A portion of each kidney was homogenized for the enzyme-linked immunosorbent assay (ELISA) and TNF-α bioactivity assay. Homogenization was performed after the samples had been diluted in 4 vol. of homogenate buffer: 10 mm HEPES (pH 7·9), 10 mm KCl, 0·1 mm EGTA, 1 mm dithiothreitol (DTT), and Complete Protease Inhibitor tabs (Boehringer Mannheim, Indianapolis, IN), using a vertishear tissue homogenizer. Renal homogenates were centrifuged at 3000 g for 15 min, the total protein concentration of the supernatant was quantified using the Lowry assay and supernatants were stored at −70° until the TNF bioactivity and ELISA assays were performed.

TNF-α protein expression and bioactivity

Renal homogenate TNF-α protein content and bioactivity were determined using ELISA and the WEHI-164 clone cytotoxicity assay, respectively. The ELISA was performed by adding 100 µl of each sample (tested in duplicate) to wells of a 96-well plate of a commercially available rat TNF-α ELISA kit (R&D Systems, Inc., Minneapolis, MN). According to the manufacturer, the ELISA is highly specific for rat TNF-α with a detection limit of 15 pg/ml. The ELISA was performed according to the manufacturer's instructions and the results were calibrated against a standard concentration of rat TNF-α provided in the kit. Final results were expressed as pg of TNF-α per mg of protein.

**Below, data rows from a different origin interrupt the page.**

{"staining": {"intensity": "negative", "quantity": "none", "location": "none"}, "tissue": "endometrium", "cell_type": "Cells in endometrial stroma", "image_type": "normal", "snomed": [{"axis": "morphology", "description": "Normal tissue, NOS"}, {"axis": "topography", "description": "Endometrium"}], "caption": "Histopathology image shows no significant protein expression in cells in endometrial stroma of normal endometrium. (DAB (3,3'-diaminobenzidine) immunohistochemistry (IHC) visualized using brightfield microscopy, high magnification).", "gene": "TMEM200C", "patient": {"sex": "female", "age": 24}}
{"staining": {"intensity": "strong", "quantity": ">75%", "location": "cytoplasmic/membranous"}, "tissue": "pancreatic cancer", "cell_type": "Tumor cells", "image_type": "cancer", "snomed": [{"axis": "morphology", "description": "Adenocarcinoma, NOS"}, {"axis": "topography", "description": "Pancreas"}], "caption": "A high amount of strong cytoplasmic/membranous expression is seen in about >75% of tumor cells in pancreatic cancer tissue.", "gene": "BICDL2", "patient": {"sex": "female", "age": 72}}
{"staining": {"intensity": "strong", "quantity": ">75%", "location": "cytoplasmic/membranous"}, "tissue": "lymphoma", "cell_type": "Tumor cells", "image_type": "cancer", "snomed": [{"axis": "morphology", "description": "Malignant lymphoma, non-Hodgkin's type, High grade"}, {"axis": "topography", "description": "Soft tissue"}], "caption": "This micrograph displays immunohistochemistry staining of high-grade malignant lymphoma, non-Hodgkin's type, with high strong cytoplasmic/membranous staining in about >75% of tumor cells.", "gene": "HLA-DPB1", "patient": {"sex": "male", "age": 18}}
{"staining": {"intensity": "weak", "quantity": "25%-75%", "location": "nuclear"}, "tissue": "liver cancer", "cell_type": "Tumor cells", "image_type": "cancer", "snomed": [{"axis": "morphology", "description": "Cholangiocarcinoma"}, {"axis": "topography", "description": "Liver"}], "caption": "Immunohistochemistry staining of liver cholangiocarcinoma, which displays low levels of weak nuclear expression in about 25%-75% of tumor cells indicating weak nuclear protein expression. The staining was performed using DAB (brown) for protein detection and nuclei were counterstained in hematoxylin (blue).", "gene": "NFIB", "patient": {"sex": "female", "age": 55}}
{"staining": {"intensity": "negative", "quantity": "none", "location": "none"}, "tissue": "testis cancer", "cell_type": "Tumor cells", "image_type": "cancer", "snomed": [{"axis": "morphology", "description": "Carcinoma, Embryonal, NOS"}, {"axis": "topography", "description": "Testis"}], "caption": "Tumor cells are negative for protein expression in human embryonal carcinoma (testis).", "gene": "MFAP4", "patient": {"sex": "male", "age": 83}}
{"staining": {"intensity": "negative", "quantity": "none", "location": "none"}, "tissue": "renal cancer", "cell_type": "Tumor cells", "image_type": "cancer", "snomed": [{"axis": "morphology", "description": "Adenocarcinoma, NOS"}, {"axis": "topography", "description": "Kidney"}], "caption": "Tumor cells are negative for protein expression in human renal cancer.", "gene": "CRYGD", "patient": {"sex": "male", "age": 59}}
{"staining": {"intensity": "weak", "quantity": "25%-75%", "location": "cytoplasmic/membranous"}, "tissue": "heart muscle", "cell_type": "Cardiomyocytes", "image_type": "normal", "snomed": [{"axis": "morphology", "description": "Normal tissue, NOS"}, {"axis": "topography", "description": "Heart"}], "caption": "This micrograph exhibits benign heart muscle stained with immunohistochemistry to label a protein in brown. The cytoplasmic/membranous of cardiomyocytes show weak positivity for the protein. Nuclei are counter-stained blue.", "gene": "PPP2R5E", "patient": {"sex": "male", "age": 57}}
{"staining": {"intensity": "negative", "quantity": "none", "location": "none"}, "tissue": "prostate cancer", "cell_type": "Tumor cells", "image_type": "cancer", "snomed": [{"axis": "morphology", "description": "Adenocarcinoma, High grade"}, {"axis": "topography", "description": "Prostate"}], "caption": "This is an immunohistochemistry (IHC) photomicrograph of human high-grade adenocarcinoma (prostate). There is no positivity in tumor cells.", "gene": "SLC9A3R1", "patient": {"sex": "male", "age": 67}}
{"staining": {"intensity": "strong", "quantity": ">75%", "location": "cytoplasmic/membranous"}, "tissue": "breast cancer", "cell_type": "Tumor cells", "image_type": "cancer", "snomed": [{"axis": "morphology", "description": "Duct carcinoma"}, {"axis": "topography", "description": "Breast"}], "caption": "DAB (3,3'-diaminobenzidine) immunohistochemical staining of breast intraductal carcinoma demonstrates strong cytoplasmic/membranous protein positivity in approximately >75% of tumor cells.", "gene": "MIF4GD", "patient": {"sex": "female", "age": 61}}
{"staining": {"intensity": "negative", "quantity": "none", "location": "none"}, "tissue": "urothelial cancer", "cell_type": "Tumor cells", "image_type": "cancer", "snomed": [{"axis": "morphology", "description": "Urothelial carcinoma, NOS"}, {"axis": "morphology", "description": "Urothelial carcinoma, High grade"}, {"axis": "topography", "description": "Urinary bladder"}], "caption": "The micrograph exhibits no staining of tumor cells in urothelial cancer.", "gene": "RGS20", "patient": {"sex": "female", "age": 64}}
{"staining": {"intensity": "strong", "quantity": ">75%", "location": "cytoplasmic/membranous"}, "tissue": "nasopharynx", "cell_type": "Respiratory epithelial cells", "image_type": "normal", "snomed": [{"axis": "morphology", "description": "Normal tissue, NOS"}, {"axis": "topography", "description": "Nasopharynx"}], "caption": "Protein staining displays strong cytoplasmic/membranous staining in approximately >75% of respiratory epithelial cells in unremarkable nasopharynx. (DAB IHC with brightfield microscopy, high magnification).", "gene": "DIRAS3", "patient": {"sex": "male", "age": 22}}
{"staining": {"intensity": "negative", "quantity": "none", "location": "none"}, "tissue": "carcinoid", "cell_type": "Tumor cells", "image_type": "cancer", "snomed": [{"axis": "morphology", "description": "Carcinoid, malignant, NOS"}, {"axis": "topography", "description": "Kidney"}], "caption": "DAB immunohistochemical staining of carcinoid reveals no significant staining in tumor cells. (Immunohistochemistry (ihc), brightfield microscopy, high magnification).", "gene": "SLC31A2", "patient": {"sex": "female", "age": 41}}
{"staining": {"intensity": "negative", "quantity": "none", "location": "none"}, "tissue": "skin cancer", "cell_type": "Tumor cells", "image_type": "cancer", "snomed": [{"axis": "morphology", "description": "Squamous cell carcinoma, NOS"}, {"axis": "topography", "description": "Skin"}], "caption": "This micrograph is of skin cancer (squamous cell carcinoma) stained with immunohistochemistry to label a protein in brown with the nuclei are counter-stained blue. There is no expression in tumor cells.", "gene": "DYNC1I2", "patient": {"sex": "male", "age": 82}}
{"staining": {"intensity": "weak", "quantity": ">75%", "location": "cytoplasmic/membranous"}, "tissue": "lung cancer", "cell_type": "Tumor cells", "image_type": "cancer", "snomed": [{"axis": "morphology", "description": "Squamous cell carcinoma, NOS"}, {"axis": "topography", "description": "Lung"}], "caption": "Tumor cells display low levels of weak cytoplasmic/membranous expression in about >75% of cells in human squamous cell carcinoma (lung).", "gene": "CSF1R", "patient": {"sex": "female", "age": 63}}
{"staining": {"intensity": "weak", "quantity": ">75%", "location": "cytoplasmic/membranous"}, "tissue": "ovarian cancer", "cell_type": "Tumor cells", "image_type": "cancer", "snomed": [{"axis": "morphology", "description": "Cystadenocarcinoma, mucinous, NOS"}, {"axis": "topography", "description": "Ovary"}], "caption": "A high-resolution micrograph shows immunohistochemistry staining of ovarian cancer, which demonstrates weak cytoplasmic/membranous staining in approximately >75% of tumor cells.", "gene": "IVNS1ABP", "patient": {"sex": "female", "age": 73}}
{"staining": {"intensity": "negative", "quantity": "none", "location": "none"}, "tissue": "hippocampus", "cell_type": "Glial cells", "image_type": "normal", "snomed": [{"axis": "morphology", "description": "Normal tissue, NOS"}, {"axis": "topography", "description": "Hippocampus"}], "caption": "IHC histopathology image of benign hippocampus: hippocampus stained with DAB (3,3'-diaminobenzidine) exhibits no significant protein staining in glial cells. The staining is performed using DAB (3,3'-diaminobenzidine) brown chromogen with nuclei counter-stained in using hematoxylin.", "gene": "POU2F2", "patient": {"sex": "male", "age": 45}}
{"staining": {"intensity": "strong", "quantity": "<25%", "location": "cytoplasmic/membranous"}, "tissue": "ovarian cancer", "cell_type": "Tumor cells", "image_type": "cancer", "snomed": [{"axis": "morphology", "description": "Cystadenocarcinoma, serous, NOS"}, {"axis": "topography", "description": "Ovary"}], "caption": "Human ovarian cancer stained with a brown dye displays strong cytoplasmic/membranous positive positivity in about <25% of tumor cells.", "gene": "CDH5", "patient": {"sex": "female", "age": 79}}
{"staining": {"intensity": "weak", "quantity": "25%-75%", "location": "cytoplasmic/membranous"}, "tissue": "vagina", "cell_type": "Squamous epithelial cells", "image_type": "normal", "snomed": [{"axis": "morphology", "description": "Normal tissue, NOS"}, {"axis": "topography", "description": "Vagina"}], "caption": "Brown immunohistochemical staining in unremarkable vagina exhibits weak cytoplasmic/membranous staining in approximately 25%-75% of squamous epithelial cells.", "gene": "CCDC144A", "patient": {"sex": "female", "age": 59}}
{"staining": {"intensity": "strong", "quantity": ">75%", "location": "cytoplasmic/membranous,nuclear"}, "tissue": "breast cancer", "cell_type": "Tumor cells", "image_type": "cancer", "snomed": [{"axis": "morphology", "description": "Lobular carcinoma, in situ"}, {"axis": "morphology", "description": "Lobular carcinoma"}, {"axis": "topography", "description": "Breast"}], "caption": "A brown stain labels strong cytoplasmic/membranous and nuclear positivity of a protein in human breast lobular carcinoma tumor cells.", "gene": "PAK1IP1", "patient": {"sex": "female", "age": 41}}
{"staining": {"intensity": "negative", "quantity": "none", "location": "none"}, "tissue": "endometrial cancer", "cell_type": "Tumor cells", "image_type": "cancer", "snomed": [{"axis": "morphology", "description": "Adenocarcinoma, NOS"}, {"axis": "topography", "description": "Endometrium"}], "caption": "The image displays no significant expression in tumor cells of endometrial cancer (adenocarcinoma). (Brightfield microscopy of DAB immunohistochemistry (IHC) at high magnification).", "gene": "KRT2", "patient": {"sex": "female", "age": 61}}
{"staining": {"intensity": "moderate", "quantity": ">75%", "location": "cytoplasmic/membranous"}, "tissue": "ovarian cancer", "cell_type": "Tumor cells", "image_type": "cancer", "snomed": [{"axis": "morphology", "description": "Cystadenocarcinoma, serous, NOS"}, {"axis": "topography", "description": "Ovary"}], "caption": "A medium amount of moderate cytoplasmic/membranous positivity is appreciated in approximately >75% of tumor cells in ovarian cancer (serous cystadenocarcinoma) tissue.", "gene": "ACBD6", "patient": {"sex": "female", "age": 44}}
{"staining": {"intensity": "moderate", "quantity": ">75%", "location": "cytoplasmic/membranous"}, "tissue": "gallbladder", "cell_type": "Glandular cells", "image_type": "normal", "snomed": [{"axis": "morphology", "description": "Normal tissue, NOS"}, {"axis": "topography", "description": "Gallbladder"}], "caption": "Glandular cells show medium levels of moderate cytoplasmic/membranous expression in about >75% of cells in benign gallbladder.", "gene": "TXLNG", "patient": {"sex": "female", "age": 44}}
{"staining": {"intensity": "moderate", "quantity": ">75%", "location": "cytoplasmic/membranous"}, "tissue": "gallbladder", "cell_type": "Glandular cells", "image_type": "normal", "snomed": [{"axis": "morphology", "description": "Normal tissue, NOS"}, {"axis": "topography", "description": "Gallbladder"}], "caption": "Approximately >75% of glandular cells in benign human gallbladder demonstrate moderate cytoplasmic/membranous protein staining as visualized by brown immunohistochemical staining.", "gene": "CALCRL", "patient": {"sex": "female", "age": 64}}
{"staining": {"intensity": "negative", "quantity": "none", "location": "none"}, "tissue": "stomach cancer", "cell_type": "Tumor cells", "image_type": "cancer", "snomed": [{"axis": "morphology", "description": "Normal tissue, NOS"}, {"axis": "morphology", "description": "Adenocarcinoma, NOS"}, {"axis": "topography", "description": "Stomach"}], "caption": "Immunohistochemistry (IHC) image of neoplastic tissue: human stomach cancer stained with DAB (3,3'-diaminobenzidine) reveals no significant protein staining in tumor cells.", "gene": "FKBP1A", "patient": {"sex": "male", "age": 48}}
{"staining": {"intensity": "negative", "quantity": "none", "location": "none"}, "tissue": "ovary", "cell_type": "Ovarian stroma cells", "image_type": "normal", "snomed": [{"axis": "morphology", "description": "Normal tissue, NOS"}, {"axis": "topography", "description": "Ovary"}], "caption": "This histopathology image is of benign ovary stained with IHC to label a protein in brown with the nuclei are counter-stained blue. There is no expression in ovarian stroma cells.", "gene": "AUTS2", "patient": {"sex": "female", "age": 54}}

TNF-α bioactivity in each kidney sample was determined utilizing the WEHI-164 cell clone (clone 13) cytotoxicity assay, as previously described.29,30 The assay is routinely sensitive to a lower limit of 0·008 units of mouse TNF/ml. All samples were tested in duplicate and the standard curve in triplicate. The definition of a ‘unit of cytokine activity’ is defined by the manufacturer (Pharmingen Inc., San Diego, CA) as the amount of material required to stimulate a half-maximal response at cytokine saturation. The conversion for units under these conditions is: 1 unit=1 pg of mouse TNF protein. Final results were expressed as units of TNF-α activity per mg of total protein.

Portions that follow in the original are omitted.